SURABAYA – beritalima.com, Dian Seicillia menangis sejadi-jadinya. Dia menilai tuntutan 4 tahun 6 bulan
yang dibacakan Jaksa Gede Willy Pramana terhadap Irwan Tanaya dan Benny Soewanda dalam kasus keterangan palsu tidak masuk akal. Dian Seicillia adalah istri dari terdakwa Irwan Tanaya.
Jaksa Gede Willy Pramana, dalam tuntutannya menyatakan terdakwa Irwan Tanaya dan Benny Soewanda bersalah melanggar Pasal 266 ayat (1) Jo. Pasal 55 ayat (1) ke-1 KUHP.
Dengan pertimbangan memberatkan, bahwa kedua terdakwa berbelit-belit selama persidangan. Lalu, perbuatan terdakwa itu berpotensi menghilangkan gaji pelapor Richard Sutanto sebesar Rp 58 juta. Sementara pertimbangan yang meringankan adalah kedua terdakwa belum pernah dihukum dan mereka merupakan tulang punggung keluarga.
Usai persidangan, keluarga Irwan Tanaya yang hadir dalam persidangan merasa kasus keterangan palsu ini merupakan dendam yang dibungkus dan dikemas dengan hukum.

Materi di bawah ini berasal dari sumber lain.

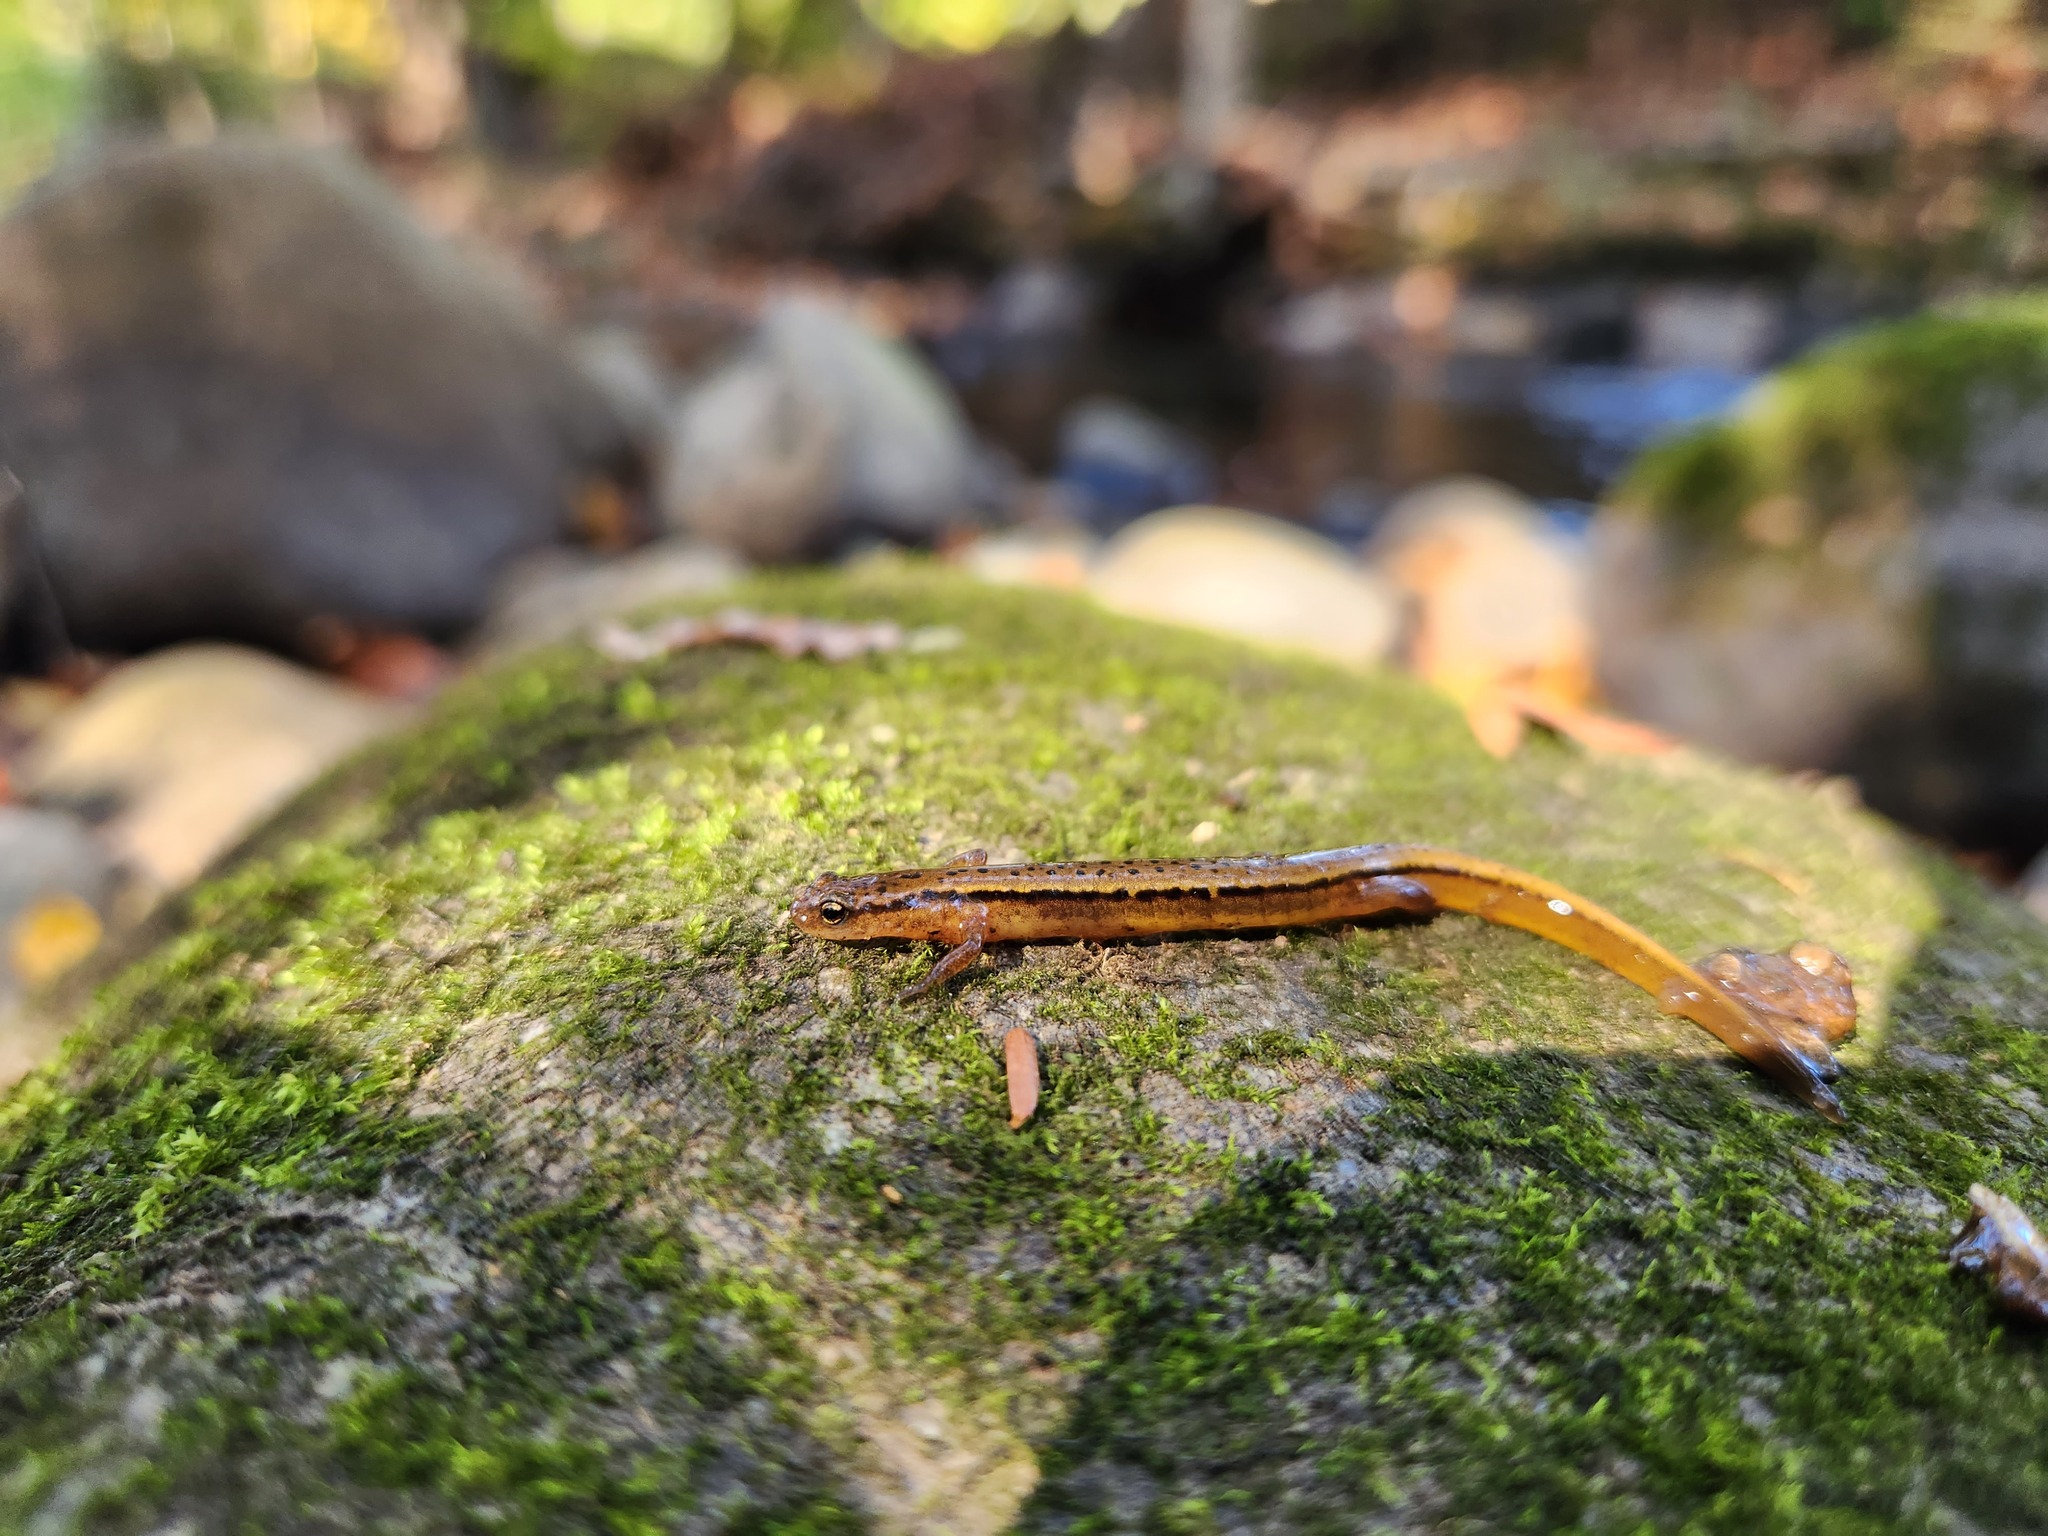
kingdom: Animalia
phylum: Chordata
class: Amphibia
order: Caudata
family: Plethodontidae
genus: Eurycea
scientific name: Eurycea cirrigera
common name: Southern two-lined salamander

“Pak Jokowi tolong pak. Anak saya dijerumuskan ke sel. Padahal, anak saya tidak salah. Kami butuh keadilan pak presiden. Tolong bantu kami agar hukum di Indonesia ditegakkan seadil-adilnya,” kata ibu terdakwa Irwan, Swee usai persidangan di PN Surabaya, Rabu (19/1/2022).
Ditempat yang sama, juru bicara tim penasihat hukum terdakwa, Drs Bima Putera Limahardja, SH menilai ada kejanggalan dalam tuntutan itu. Bisma menilai ada pertimbangan jaksa yang tidak ada dalam dakwaan. Yakni, pelapor yang merasa dirugikan karena gajinya Rp 58 juta hilang. “Pertimbangan itu tidak pernah sama sekali tertuang dalam dakwaan sebagai obyek perkara. Di dakwaan hanya tertuang kalau Richard Sutanto mengalami kerugian sebesar 200 lembar saham. Total kerugian yang dialami saksi pelapor itu sebesar Rp 200 juta,” katanya selepas sidang.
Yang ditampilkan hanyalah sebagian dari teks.